I'm not sure if what I've offered will help, but its worth a try.
Even after carefully rearranging all the parsers it seems impossible to get this particular error to bubble up to the top.
Yes, I've found it impossible to force attoparsec to fail a parse. I think that is intended as a feature.
I don't know about a "feature", but I tried adding polyparse-style commit semantics to attoparsec and couldn't do so without making it rather noticeably slower.
The thing is, as soon as I see an unexpected suffix I know I can fail entirely right there, with exactly that error msg, but since there's no way to turn off backtracking I think there's no way to do that.
Yes, that's my impression.
<snip>
I originally used parsec, but parsing speed is my main bottleneck, so I don't want to give ground there.
We you using Parsec as a token parser or as a Char parser.

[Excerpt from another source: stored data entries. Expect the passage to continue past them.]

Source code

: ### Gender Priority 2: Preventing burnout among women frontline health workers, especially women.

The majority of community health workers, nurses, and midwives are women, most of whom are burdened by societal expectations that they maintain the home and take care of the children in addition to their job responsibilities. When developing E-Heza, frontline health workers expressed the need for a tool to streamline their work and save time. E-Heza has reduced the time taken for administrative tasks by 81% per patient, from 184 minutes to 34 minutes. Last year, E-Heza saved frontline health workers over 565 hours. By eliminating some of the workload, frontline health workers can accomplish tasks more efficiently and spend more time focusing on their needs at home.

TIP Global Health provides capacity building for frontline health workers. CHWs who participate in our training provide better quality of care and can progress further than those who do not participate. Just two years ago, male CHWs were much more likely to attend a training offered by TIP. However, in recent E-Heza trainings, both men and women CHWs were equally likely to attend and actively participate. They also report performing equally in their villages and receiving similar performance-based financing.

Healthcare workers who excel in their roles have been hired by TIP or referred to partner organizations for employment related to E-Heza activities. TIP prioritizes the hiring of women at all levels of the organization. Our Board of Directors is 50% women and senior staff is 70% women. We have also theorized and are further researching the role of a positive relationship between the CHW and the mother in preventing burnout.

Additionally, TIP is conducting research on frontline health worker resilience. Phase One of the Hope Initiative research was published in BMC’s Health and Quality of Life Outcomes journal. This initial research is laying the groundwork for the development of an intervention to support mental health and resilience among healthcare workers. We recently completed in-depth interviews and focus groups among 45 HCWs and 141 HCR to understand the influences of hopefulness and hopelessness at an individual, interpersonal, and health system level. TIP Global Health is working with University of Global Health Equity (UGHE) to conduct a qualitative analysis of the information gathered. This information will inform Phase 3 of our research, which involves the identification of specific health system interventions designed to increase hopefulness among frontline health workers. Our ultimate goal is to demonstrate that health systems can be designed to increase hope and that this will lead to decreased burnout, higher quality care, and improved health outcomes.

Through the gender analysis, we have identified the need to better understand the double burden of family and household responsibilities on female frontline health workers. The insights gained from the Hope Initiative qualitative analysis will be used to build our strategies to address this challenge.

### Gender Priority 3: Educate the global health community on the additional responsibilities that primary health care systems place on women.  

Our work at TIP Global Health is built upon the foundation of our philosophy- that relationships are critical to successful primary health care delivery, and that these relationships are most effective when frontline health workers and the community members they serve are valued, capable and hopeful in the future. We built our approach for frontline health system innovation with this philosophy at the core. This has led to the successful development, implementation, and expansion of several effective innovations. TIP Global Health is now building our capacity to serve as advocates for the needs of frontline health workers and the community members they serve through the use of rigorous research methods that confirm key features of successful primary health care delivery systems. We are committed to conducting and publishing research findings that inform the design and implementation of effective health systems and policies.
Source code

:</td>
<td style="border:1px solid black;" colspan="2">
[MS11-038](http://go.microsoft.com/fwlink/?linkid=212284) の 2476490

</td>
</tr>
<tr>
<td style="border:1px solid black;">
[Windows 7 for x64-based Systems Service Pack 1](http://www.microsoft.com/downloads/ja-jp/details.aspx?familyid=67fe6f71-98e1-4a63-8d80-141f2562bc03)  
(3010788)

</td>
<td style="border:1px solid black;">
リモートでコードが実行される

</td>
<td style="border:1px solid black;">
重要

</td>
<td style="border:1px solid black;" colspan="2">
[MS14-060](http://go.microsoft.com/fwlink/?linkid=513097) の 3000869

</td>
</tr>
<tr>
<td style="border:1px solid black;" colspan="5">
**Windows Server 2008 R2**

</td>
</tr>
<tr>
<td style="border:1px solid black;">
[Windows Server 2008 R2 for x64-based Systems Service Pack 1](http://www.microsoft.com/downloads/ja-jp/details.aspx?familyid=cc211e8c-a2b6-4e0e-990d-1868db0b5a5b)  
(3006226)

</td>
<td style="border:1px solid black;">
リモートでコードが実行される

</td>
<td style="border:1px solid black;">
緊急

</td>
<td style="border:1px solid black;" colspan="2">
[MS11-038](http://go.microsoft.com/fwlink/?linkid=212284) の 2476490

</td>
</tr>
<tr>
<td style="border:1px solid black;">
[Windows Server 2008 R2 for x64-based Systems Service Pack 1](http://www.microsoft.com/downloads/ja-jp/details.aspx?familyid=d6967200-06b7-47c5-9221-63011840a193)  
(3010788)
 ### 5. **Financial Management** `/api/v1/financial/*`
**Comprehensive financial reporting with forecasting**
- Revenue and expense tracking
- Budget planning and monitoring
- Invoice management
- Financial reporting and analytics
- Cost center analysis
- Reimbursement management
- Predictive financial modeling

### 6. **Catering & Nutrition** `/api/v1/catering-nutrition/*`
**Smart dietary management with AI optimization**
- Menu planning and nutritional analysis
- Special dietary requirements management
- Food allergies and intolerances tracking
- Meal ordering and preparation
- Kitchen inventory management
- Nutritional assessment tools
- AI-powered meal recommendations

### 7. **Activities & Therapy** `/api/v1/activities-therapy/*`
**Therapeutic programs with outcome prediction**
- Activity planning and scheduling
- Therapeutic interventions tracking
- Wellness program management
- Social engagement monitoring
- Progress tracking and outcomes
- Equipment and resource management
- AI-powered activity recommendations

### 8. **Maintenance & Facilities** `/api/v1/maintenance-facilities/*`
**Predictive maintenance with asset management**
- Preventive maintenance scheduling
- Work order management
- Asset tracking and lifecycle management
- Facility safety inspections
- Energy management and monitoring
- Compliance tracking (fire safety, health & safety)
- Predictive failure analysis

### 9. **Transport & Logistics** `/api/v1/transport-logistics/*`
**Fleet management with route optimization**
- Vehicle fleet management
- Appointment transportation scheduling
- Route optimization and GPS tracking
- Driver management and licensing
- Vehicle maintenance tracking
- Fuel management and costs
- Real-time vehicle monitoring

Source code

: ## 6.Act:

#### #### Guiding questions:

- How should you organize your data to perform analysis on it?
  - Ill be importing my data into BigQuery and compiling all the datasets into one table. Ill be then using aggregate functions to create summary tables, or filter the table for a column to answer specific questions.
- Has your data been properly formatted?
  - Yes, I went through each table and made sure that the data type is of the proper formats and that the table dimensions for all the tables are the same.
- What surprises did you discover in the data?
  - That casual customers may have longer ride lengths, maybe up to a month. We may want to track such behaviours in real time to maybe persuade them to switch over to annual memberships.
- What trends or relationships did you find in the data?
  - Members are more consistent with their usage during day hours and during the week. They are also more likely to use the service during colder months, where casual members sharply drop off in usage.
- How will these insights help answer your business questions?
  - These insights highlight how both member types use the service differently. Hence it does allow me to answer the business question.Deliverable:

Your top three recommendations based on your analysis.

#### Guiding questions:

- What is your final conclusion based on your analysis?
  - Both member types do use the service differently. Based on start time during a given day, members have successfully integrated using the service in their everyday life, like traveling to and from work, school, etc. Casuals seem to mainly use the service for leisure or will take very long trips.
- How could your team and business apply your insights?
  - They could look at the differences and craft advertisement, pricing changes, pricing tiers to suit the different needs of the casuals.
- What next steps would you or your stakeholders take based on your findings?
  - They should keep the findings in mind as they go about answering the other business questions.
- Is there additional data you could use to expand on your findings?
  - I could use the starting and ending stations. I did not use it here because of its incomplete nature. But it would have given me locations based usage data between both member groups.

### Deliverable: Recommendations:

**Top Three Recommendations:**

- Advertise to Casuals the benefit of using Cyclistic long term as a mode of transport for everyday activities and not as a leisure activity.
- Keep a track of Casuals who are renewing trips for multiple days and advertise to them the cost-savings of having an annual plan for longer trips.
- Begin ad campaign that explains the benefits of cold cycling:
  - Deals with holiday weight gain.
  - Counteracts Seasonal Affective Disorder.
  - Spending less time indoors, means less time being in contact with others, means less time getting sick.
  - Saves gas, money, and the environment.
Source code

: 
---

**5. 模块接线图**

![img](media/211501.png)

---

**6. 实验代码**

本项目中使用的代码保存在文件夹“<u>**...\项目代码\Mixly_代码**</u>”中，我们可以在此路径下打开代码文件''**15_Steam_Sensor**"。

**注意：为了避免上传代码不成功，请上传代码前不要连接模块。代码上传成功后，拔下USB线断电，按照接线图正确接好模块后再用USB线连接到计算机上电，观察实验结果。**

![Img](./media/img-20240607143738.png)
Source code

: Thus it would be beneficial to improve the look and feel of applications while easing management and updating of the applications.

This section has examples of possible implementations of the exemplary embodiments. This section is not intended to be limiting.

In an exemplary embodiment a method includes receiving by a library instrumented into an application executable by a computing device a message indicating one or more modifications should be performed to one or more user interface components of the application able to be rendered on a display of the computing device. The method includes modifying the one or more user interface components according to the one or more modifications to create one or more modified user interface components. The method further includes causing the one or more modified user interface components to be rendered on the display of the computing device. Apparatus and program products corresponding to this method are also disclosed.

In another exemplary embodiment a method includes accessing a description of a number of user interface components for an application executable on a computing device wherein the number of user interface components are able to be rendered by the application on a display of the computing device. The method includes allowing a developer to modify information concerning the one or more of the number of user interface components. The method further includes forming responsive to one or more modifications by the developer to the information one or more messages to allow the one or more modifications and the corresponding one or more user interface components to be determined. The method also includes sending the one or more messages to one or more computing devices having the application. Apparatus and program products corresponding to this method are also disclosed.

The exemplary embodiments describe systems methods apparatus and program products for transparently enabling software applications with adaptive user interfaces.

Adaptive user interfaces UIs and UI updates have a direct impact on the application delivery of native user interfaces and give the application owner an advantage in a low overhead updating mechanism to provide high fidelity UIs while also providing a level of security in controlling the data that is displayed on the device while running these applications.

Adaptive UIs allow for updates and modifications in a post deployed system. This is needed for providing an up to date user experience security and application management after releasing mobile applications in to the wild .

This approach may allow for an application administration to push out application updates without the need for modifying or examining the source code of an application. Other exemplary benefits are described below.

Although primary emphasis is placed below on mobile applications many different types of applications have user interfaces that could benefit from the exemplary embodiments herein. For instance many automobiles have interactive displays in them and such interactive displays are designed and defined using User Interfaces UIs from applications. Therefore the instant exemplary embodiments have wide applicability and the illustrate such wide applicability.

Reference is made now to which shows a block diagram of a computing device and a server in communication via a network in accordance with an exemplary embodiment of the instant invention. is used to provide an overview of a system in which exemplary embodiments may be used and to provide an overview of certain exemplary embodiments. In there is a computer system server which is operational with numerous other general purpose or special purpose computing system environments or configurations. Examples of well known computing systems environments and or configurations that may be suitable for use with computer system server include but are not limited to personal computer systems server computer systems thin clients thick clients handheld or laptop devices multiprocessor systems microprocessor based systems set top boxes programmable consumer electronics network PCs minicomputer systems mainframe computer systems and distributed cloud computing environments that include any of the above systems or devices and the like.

Obviously the second is going to be slow in comparison to the first.
I've heard some good things about traditional alex+happy... of course it would mean a complete rewrite but might be interesting.
I've user Alex with both Parsec and Happy, where speed was strong secondary goal. Personally I much prefer Parsec; IMO its easier to debug and extend and modify that Happy based parsers. I also know some people prefer Happy.
Has anyone compared the performance of attoparsec vs. alex+happy?
I haven't, nor have I compared those two with alex+parsec. It would be an interesting experiment.